> [PROVIDED MATERIAL]:
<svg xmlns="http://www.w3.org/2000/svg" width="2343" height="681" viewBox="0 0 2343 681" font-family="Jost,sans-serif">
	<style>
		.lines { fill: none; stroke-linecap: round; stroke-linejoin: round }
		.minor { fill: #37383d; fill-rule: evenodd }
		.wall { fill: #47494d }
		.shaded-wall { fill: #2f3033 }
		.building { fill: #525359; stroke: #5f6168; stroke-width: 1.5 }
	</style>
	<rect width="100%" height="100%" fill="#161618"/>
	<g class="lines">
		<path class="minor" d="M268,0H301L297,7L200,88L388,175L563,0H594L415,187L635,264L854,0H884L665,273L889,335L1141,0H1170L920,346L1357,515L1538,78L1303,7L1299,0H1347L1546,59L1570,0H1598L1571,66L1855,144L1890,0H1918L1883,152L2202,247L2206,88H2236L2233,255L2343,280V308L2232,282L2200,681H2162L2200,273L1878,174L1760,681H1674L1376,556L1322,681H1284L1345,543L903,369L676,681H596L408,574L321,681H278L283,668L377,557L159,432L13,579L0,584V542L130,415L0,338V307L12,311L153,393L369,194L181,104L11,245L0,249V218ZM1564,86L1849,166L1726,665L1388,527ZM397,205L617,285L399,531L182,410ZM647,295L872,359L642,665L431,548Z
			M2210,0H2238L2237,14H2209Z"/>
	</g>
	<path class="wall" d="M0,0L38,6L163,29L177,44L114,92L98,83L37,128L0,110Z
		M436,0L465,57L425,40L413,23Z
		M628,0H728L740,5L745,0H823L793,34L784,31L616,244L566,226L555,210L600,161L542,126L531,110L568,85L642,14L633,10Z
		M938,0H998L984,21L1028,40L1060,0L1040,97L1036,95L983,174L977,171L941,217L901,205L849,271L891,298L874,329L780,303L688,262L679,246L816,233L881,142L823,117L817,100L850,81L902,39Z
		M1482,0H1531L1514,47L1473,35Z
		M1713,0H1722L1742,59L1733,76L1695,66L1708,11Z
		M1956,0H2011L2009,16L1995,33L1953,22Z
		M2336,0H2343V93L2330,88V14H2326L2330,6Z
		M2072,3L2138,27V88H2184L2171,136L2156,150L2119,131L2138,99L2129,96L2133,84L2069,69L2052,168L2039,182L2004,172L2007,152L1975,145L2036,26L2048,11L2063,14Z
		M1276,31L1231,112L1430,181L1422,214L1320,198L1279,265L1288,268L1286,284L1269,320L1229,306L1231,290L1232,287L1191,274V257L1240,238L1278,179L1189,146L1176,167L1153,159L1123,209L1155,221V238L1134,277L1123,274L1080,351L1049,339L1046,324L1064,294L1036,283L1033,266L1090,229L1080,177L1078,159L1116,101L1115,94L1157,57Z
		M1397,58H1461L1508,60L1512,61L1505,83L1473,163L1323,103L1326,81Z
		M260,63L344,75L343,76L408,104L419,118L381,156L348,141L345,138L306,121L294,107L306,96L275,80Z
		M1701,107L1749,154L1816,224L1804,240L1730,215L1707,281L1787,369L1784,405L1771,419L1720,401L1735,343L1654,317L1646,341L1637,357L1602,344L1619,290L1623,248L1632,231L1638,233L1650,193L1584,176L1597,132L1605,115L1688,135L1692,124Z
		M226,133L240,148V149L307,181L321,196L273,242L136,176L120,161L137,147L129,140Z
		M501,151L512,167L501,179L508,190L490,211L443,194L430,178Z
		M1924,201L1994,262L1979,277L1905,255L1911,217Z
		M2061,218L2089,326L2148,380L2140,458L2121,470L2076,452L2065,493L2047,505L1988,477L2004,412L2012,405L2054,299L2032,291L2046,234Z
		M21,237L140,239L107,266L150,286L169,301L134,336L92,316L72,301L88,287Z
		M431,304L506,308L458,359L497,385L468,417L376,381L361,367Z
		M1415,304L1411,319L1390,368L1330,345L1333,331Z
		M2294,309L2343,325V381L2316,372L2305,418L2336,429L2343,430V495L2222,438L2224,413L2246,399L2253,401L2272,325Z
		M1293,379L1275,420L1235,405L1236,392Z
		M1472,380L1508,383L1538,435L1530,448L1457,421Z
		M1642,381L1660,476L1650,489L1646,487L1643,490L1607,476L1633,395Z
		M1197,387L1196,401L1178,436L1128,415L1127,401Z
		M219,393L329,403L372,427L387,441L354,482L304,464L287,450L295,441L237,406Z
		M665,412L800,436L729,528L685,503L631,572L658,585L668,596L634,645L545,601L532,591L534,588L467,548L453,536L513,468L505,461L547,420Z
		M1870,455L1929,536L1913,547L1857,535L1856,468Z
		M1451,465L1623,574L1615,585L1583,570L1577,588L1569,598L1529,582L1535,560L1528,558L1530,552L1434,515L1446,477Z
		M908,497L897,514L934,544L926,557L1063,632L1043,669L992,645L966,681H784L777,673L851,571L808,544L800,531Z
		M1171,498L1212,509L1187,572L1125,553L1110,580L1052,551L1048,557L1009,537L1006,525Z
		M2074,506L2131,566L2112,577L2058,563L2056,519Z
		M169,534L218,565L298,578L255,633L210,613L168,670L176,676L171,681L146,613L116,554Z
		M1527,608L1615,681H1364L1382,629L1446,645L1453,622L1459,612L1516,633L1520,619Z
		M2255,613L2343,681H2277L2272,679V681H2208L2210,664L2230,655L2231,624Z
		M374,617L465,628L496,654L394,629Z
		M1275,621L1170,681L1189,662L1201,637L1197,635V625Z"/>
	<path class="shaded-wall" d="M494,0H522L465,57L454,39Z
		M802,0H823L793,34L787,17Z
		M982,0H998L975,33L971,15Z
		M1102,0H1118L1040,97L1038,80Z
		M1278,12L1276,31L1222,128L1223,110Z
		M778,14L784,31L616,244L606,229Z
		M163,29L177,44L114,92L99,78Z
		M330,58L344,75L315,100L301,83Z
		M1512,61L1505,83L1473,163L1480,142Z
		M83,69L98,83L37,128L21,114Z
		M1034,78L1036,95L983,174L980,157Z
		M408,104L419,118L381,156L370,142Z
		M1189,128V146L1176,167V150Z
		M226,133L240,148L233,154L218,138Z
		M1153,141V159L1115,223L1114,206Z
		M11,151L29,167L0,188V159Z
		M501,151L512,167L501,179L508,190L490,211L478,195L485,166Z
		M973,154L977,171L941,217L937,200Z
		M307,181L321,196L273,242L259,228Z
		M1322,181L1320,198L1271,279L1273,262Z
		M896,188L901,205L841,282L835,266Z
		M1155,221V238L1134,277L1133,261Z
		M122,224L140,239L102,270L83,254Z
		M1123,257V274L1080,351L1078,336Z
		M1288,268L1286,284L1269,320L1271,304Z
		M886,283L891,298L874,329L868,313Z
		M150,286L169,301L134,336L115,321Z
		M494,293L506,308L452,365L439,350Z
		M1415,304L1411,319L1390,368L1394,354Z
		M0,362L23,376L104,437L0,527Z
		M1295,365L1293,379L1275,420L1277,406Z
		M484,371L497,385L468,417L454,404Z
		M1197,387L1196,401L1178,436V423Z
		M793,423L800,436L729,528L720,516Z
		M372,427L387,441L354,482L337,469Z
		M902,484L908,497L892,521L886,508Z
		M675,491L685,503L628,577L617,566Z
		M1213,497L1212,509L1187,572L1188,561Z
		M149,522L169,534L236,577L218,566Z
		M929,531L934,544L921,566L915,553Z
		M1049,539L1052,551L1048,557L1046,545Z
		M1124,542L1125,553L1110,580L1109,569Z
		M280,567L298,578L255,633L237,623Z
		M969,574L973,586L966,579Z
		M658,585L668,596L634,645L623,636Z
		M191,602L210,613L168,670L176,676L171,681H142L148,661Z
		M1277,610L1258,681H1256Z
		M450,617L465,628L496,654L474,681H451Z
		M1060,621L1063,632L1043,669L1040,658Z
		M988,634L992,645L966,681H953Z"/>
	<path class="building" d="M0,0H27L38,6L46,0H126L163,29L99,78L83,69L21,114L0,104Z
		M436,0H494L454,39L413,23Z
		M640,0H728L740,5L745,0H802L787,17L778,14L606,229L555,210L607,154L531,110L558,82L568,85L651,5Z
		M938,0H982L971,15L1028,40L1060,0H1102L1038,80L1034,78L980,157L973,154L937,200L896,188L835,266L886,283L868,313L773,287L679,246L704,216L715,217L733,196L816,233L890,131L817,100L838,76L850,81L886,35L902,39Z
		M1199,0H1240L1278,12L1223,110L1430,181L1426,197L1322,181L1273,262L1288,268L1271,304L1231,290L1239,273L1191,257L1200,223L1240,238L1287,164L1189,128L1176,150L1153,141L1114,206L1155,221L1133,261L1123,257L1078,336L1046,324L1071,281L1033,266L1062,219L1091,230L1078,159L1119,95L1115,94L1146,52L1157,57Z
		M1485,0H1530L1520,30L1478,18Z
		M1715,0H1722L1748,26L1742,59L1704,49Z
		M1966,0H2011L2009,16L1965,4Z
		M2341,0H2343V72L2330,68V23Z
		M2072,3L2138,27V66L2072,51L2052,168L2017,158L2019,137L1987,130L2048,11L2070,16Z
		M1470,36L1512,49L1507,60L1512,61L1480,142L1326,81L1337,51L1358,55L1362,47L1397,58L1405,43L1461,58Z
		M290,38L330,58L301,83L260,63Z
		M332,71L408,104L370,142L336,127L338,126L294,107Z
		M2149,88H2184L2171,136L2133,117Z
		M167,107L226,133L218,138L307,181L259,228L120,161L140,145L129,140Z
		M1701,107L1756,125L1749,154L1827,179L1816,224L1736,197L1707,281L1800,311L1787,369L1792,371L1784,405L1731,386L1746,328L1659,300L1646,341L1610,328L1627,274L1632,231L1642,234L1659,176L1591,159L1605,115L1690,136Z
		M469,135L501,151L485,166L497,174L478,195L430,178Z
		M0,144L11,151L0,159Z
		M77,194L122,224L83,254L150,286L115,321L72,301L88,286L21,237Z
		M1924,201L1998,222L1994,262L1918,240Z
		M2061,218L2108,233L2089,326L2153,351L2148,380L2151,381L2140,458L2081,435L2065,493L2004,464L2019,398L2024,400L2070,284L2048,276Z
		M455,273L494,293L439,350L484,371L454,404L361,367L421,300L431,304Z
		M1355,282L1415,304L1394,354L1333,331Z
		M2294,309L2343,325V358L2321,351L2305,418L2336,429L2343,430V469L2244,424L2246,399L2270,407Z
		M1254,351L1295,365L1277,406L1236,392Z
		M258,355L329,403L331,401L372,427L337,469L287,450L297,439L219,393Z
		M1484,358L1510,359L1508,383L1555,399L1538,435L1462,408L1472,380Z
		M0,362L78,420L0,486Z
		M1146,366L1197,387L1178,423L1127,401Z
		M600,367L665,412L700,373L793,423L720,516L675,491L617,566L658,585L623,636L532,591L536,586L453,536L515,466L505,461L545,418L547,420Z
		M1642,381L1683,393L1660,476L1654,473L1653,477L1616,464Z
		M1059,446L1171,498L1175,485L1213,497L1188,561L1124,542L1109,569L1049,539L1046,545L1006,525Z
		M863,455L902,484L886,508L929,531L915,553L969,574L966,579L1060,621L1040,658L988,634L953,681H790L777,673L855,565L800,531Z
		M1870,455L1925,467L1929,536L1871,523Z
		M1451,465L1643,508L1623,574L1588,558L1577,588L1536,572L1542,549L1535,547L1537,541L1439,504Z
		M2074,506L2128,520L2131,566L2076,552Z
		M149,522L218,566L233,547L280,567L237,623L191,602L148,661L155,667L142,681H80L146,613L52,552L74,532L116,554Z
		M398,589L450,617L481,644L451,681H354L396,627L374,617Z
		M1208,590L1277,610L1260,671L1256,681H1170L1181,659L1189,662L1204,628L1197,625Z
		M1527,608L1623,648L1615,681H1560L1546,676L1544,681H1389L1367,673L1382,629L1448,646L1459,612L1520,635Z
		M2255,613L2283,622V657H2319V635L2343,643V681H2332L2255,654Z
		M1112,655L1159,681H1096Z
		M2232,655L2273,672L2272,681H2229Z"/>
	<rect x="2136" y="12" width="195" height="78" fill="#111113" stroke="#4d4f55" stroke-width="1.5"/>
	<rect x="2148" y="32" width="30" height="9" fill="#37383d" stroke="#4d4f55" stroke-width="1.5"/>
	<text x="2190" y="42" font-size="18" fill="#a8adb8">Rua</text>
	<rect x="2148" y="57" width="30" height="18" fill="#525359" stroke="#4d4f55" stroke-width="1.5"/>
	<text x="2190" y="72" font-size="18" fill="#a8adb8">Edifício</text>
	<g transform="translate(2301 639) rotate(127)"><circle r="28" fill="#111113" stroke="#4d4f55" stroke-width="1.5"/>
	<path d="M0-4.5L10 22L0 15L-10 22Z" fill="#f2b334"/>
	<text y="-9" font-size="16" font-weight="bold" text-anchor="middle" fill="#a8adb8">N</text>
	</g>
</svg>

> [TASK TO CARRY OUT]: In the listing above, find every line with the word "lines" and copy it out.

> [COMPLETED TASK]:
		.lines { fill: none; stroke-linecap: round; stroke-linejoin: round }
	<g class="lines">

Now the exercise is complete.